Does that mean you're stuck having an account manager who personally handles each client?
  Or can you use Email Marketing and take advantages of scale of one-to-many to support your business?

I think you still can.

Part of it may be automations and triggers that support activities the customer performs.

I came to your site and downloaded a white paper. Give me a three-part treatment with additional case studies and an offer to connect me with another customer.

I just signed a contract - tell me what’s next, describe the roles and introduce the people I’ll be working with and how to get support

For a more ad hoc approach, it’s probably the education aspects:
- new features on your platform
- new opportunities (being careful to avoid feeling like you’re just selling)
- spotlights on customers and how you solved a problem for them (case studies)
- best practices
- industry news (not necessarily specific to you)

Today, the lines are really blurring between B2C and B2B.
 I personally have a B with one employee (me) and I’m also the employee of a Fortune 500 company that generates over $5 billion a year in revenue. And yet most B2B emails and postal mail I receive is impersonal and easy to discard, even when I’m a warm lead. 

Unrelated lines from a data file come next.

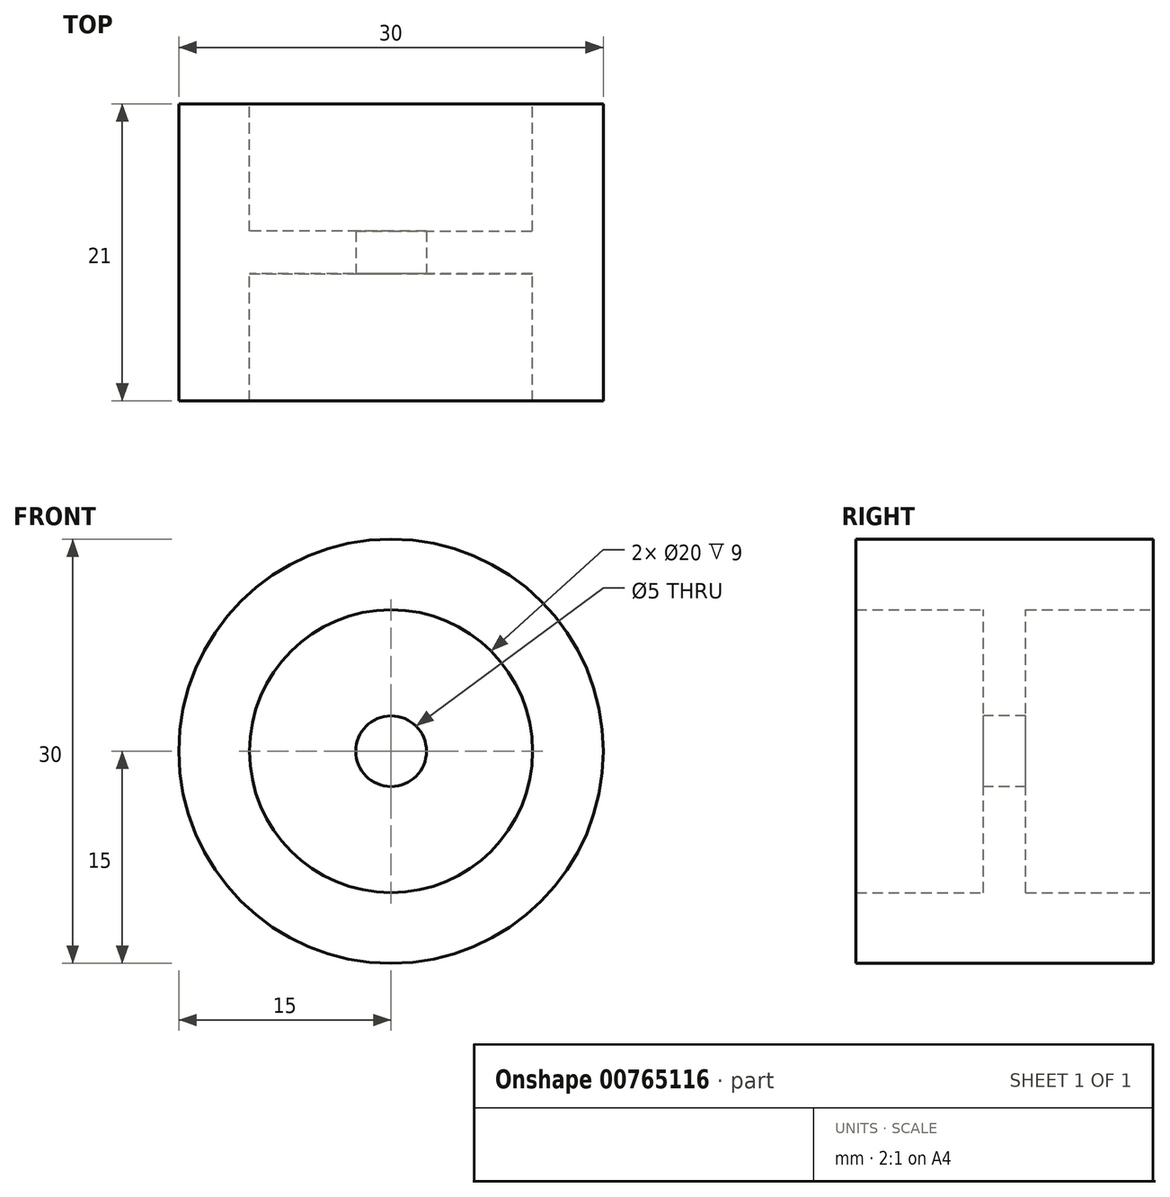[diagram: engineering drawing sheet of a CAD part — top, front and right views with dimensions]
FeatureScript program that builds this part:
annotation { "Feature Type Name" : "Feature", "Feature Type Description" : "" }
export const myFeature = defineFeature(function(context is Context, id is Id, definition is map)
    precondition{}
    {
        {
            var Q0;
            Q0=qCreatedBy(makeId("Front.planeOp"),FACE);
            var sketch = newSketch(context, id + "F0", { "sketchPlane" : qUnion([Q0])});
            skCircle(sketch, "E0", {"center": v(0, 0) * mm, "radius": 15 * mm});
            skSolve(sketch);
        }
        {
            var Q0;
            Q0 = qSketchRegion(id + "F0", true);
            extrude(context, id + "F1", {"entities" : qUnion([Q0]), "depth" : 12 * mm, "offsetDistance" : 25 * mm, "hasSecondDirection" : true, "secondDirectionOppositeDirection" : true, "secondDirectionDepth" : 9 * mm});
        }
        {
            var Q0;
            Q0=makeQuery(id+"F1.opExtrude","CAP_FACE",FACE,{"disambiguationData":[OSD([sQuery(id+"F0.wireOp",EDGE,"E0")])],"isStart":true});
            var sketch = newSketch(context, id + "F2", { "sketchPlane" : qUnion([Q0])});
            skPoint(sketch, "E1", {"position": v(0, 0) * mm});
            skSolve(sketch);
        }
        {
            var Q0;
            Q0=sQuery(id+"F2.wireOp",VERTEX,"E1");
            var Q1;
            Q1=makeQuery(id+"F1.opExtrude","SWEPT_BODY",BODY,{"disambiguationData":[OSD([sQuery(id+"F0.wireOp",EDGE,"E0")])]});
            hole(context, id + "F3", {"style" : HoleStyle.SIMPLE, "endStyle" : HoleEndStyle.THROUGH, "holeDiameter" : 20 * mm, "majorDiameter" : 5 * mm, "isTappedThrough" : true, "tappedDepth" : 12.7 * mm, "tapClearance" : 3, "locations" : qUnion([Q0]), "scope" : qUnion([Q1])});
        }
        {
            var Q0;
            Q0=qCreatedBy(makeId("Front.planeOp"),FACE);
            var sketch = newSketch(context, id + "F4", { "sketchPlane" : qUnion([Q0])});
            skCircle(sketch, "E2", {"center": v(0, 0) * mm, "radius": 13.57 * mm});
            skSolve(sketch);
        }
        {
            var Q0;
            Q0 = qSketchRegion(id + "F4", true);
            extrude(context, id + "F5", {"entities" : qUnion([Q0]), "operationType" : NewBodyOperationType.ADD, "depth" : 3 * mm, "offsetDistance" : 25 * mm});
        }
        {
            var Q0;
            Q0=makeQuery(id+"F5.opExtrude","CAP_FACE",FACE,{"disambiguationData":[OSD([sQuery(id+"F4.wireOp",EDGE,"E2")])],"isStart":false});
            var sketch = newSketch(context, id + "F6", { "sketchPlane" : qUnion([Q0])});
            skPoint(sketch, "E3", {"position": v(0, 0) * mm});
            skSolve(sketch);
        }
        {
            var Q0;
            Q0=sQuery(id+"F6.wireOp",VERTEX,"E3");
            var Q1;
            Q1=makeQuery(id+"F1.opExtrude","SWEPT_BODY",BODY,{"disambiguationData":[OSD([sQuery(id+"F0.wireOp",EDGE,"E0")])]});
            hole(context, id + "F7", {"style" : HoleStyle.SIMPLE, "endStyle" : HoleEndStyle.THROUGH, "holeDiameter" : 5 * mm, "majorDiameter" : 5 * mm, "isTappedThrough" : true, "tappedDepth" : 12.7 * mm, "tapClearance" : 3, "locations" : qUnion([Q0]), "scope" : qUnion([Q1])});
        }
    });
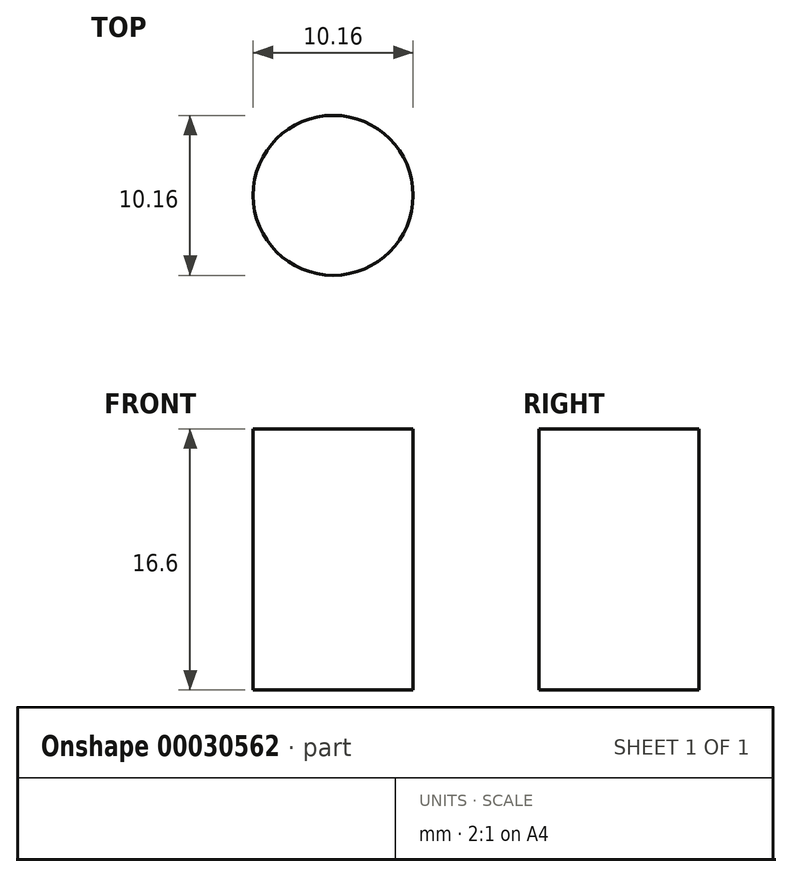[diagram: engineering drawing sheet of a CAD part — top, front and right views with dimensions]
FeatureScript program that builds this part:
annotation { "Feature Type Name" : "Feature", "Feature Type Description" : "" }
export const myFeature = defineFeature(function(context is Context, id is Id, definition is map)
    precondition{}
    {
        {
            var Q0;
            Q0=qCreatedBy(makeId("Front.planeOp"),FACE);
            var sketch = newSketch(context, id + "F0", { "sketchPlane" : qUnion([Q0])});
            skLineSegment(sketch, "E0", {"start": v(0, 10.54) * mm, "end": v(0, -13.1) * mm});
            skLineSegment(sketch, "E1.bottom", {"start": v(0, 10.54) * mm, "end": v(5.08, 10.54) * mm});
            skLineSegment(sketch, "E1.top", {"start": v(0, -6.06) * mm, "end": v(5.08, -6.06) * mm});
            skLineSegment(sketch, "E1.left", {"start": v(0, 10.54) * mm, "end": v(0, -6.06) * mm});
            skLineSegment(sketch, "E1.right", {"start": v(5.08, 10.54) * mm, "end": v(5.08, -6.06) * mm});
            skLineSegment(sketch, "E2", {"start": v(0, -13.1) * mm, "end": v(0, 26.9) * mm});
            skSolve(sketch);
        }
        {
            var Q0;
            Q0 = qSketchRegion(id + "F0", true);
            var Q1;
            Q1=sQuery(id+"F0.wireOp",EDGE,"E2");
            revolve(context, id + "F1", {"entities" : qUnion([Q0]), "axis" : qUnion([Q1]), "revolveType" : RevolveType.FULL});
        }
    });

Or, to put it another way - there are companies who want to book all their travel online without ever dealing with humans and there are families who want to deal with a person who can assure they’re going to have a good trip and if they run into trouble they’ll have someone they can call.  It's good to identify an audience segment. Just make sure you make the time to actually get to know them.
Everyone reading an email is a human.
Everyone reading an email is a human.  Think of your own inbox.  What do you want? Emails that are helpful, emails that encourage, emails that educate.  Emails that reinforce good decisions you’ve already made, emails that help you solve a problem you have. Emails from people or companies that align with your own self-image or represent things you aspire to. Emails that have a clear answer to “What’s In It For Me?”

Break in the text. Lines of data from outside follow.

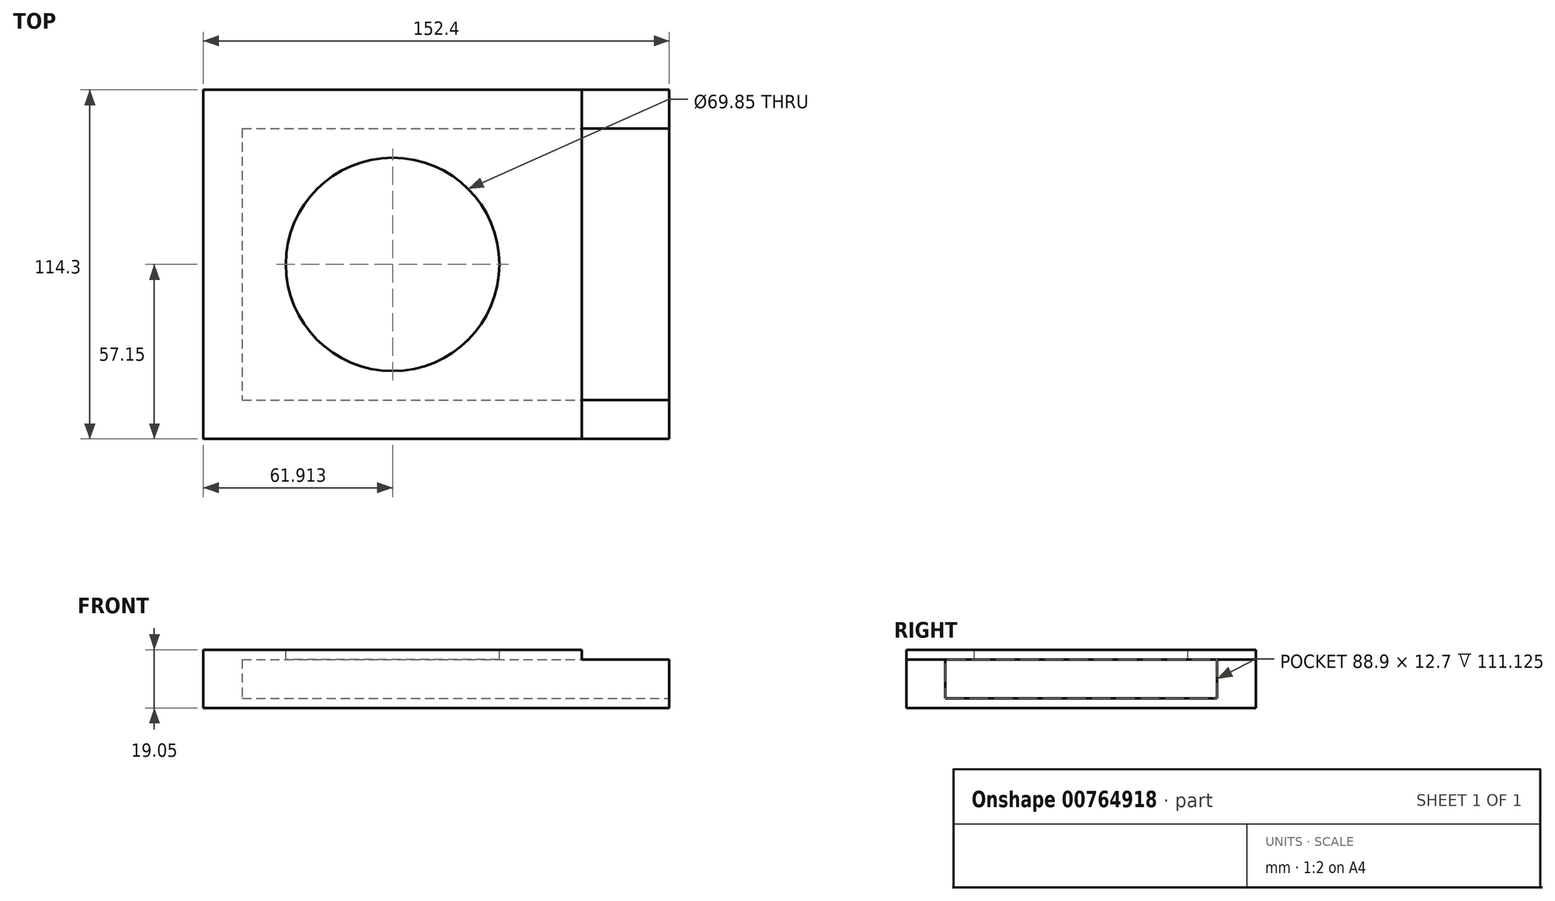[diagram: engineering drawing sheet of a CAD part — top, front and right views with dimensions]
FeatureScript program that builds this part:
annotation { "Feature Type Name" : "Feature", "Feature Type Description" : "" }
export const myFeature = defineFeature(function(context is Context, id is Id, definition is map)
    precondition{}
    {
        {
            var Q0;
            Q0=qCreatedBy(makeId("Top.planeOp"),FACE);
            var sketch = newSketch(context, id + "F0", { "sketchPlane" : qUnion([Q0])});
            skLineSegment(sketch, "E0.bottom", {"start": v(76.2, -57.15) * mm, "end": v(-76.2, -57.15) * mm});
            skLineSegment(sketch, "E0.top", {"start": v(76.2, 57.15) * mm, "end": v(-76.2, 57.15) * mm});
            skLineSegment(sketch, "E0.left", {"start": v(76.2, -57.15) * mm, "end": v(76.2, 57.15) * mm});
            skLineSegment(sketch, "E0.right", {"start": v(-76.2, -57.15) * mm, "end": v(-76.2, 57.15) * mm});
            skPoint(sketch, "E0.middle", {"position": v(0, 0) * mm});
            skSolve(sketch);
        }
        {
            var Q0;
            Q0 = qSketchRegion(id + "F0", true);
            extrude(context, id + "F1", {"entities" : qUnion([Q0]), "depth" : 3.17 * mm, "offsetDistance" : 25.4 * mm});
        }
        {
            var Q0;
            Q0=makeQuery(id+"F1.opExtrude","CAP_FACE",FACE,{"disambiguationData":[OSD([sQuery(id+"F0.wireOp",EDGE,"E0.bottom"),sQuery(id+"F0.wireOp",EDGE,"E0.top"),sQuery(id+"F0.wireOp",EDGE,"E0.left"),sQuery(id+"F0.wireOp",EDGE,"E0.right")])],"isStart":false});
            var sketch = newSketch(context, id + "F2", { "sketchPlane" : qUnion([Q0])});
            skLineSegment(sketch, "E1.bottom", {"start": v(-76.2, -57.15) * mm, "end": v(76.2, -57.15) * mm});
            skLineSegment(sketch, "E1.top", {"start": v(-76.2, -44.45) * mm, "end": v(76.2, -44.45) * mm});
            skLineSegment(sketch, "E1.left", {"start": v(-76.2, -57.15) * mm, "end": v(-76.2, -44.45) * mm});
            skLineSegment(sketch, "E1.right", {"start": v(76.2, -57.15) * mm, "end": v(76.2, -44.45) * mm});
            skLineSegment(sketch, "E2.bottom", {"start": v(-76.2, 57.15) * mm, "end": v(76.2, 57.15) * mm});
            skLineSegment(sketch, "E2.top", {"start": v(-76.2, 44.45) * mm, "end": v(76.2, 44.45) * mm});
            skLineSegment(sketch, "E2.left", {"start": v(-76.2, 57.15) * mm, "end": v(-76.2, 44.45) * mm});
            skLineSegment(sketch, "E2.right", {"start": v(76.2, 57.15) * mm, "end": v(76.2, 44.45) * mm});
            skSolve(sketch);
        }
        {
            var Q0;
            Q0 = qSketchRegion(id + "F2", true);
            extrude(context, id + "F3", {"entities" : qUnion([Q0]), "operationType" : NewBodyOperationType.ADD, "depth" : 12.7 * mm, "offsetDistance" : 25.4 * mm});
        }
        {
            var Q0;
            Q0=makeQuery(id+"F1.opExtrude","CAP_FACE",FACE,{"disambiguationData":[OSD([sQuery(id+"F0.wireOp",EDGE,"E0.bottom"),sQuery(id+"F0.wireOp",EDGE,"E0.top"),sQuery(id+"F0.wireOp",EDGE,"E0.left"),sQuery(id+"F0.wireOp",EDGE,"E0.right")])],"isStart":false});
            var sketch = newSketch(context, id + "F4", { "sketchPlane" : qUnion([Q0])});
            skLineSegment(sketch, "E3.bottom", {"start": v(-76.2, 44.45) * mm, "end": v(-63.5, 44.45) * mm});
            skLineSegment(sketch, "E3.top", {"start": v(-76.2, -44.45) * mm, "end": v(-63.5, -44.45) * mm});
            skLineSegment(sketch, "E3.left", {"start": v(-76.2, 44.45) * mm, "end": v(-76.2, -44.45) * mm});
            skLineSegment(sketch, "E3.right", {"start": v(-63.5, 44.45) * mm, "end": v(-63.5, -44.45) * mm});
            skSolve(sketch);
        }
        {
            var Q0;
            Q0 = qSketchRegion(id + "F4", true);
            extrude(context, id + "F5", {"entities" : qUnion([Q0]), "operationType" : NewBodyOperationType.ADD, "depth" : 12.7 * mm, "offsetDistance" : 25.4 * mm});
        }
        {
            var Q0;
            Q0=makeQuery(id+"F5.boolean.opBoolean","MERGE",FACE,{"derivedFrom":[makeQuery(id+"F3.opExtrude","CAP_FACE",FACE,{"disambiguationData":[OSD([sQuery(id+"F2.wireOp",EDGE,"E1.bottom"),sQuery(id+"F2.wireOp",EDGE,"E1.top"),sQuery(id+"F2.wireOp",EDGE,"E1.left"),sQuery(id+"F2.wireOp",EDGE,"E1.right")])],"isStart":false}),makeQuery(id+"F3.opExtrude","CAP_FACE",FACE,{"disambiguationData":[OSD([sQuery(id+"F2.wireOp",EDGE,"E2.bottom"),sQuery(id+"F2.wireOp",EDGE,"E2.top"),sQuery(id+"F2.wireOp",EDGE,"E2.left"),sQuery(id+"F2.wireOp",EDGE,"E2.right")])],"isStart":false}),makeQuery(id+"F5.opExtrude","CAP_FACE",FACE,{"disambiguationData":[OSD([sQuery(id+"F4.wireOp",EDGE,"E3.bottom"),sQuery(id+"F4.wireOp",EDGE,"E3.top"),sQuery(id+"F4.wireOp",EDGE,"E3.left"),sQuery(id+"F4.wireOp",EDGE,"E3.right")])],"isStart":false})]});
            var sketch = newSketch(context, id + "F6", { "sketchPlane" : qUnion([Q0])});
            skLineSegment(sketch, "E4.bottom", {"start": v(-76.2, -57.15) * mm, "end": v(47.63, -57.15) * mm});
            skLineSegment(sketch, "E4.top", {"start": v(-76.2, 57.15) * mm, "end": v(47.62, 57.15) * mm});
            skLineSegment(sketch, "E4.left", {"start": v(-76.2, -57.15) * mm, "end": v(-76.2, 57.15) * mm});
            skLineSegment(sketch, "E4.right", {"start": v(47.63, -57.15) * mm, "end": v(47.62, 57.15) * mm});
            skSolve(sketch);
        }
        {
            var Q0;
            Q0 = qSketchRegion(id + "F6", true);
            extrude(context, id + "F7", {"entities" : qUnion([Q0]), "operationType" : NewBodyOperationType.ADD, "depth" : 3.17 * mm, "offsetDistance" : 25.4 * mm});
        }
        {
            var Q0;
            Q0=makeQuery(id+"F7.opExtrude","CAP_FACE",FACE,{"disambiguationData":[OSD([sQuery(id+"F6.wireOp",EDGE,"E4.bottom"),sQuery(id+"F6.wireOp",EDGE,"E4.top"),sQuery(id+"F6.wireOp",EDGE,"E4.left"),sQuery(id+"F6.wireOp",EDGE,"E4.right")])],"isStart":false});
            var sketch = newSketch(context, id + "F8", { "sketchPlane" : qUnion([Q0])});
            skLineSegment(sketch, "E5", {"start": v(-14.29, 57.15) * mm, "end": v(-14.29, -57.15) * mm, "construction": true});
            skCircle(sketch, "E6", {"center": v(-14.29, 0) * mm, "radius": 34.93 * mm});
            skSolve(sketch);
        }
        {
            var Q0;
            Q0=makeQuery(id+"F8.imprint","IMPRINT",FACE,{"disambiguationData":[TD([[makeQuery(id+"F8.imprint","IMPRINT",EDGE,{"derivedFrom":sQuery(id+"F8.wireOp",EDGE,"E6")}),1.0]])]});
            extrude(context, id + "F9", {"entities" : qUnion([Q0]), "operationType" : NewBodyOperationType.REMOVE, "oppositeDirection" : true, "depth" : 3.17 * mm, "offsetDistance" : 25.4 * mm});
        }
    });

What don’t you want? Selfish emails that seem to do more for the sender than they do for you. Emails from people or companies that don’t seem to get you or care who you are. Emails that seem disconnected or suggest a split-personality or that clearly have a short-term objective that’s at odds with your objectives.
B2C and B2B are really H2H
So really, in the end, B2C and B2B are really H2H. What you send today is influenced by what you sent last week and will impact the rates of engagement for the email you send next week and will be tinted by the other items around it in your subscriber's inbox.  Be honest, engaging, consistent and always asking “What’s in it for the subscriber who will receive this?” Make it something they open before all the other items in their inbox. (Or at the very minimum, make it something they will open.)